## EXERCISE GOAL
Set out exactly, and with nothing added, the line containing "Brislinger m. allehånde" and every line after it through the final line of the data.

## GIVEN DATA

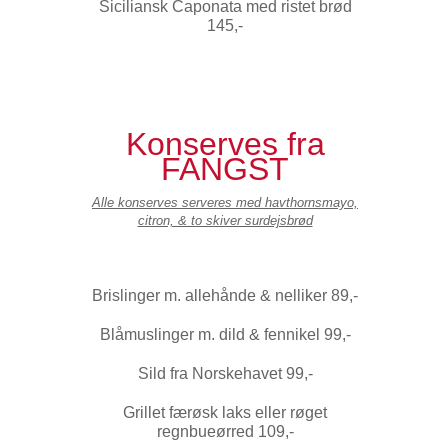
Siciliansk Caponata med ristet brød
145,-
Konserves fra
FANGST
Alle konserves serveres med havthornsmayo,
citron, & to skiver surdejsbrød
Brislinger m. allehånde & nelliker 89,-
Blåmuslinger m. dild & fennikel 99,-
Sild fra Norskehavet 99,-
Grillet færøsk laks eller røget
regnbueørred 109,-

## RESPONSE AREA
Brislinger m. allehånde & nelliker 89,-
Blåmuslinger m. dild & fennikel 99,-
Sild fra Norskehavet 99,-
Grillet færøsk laks eller røget
regnbueørred 109,-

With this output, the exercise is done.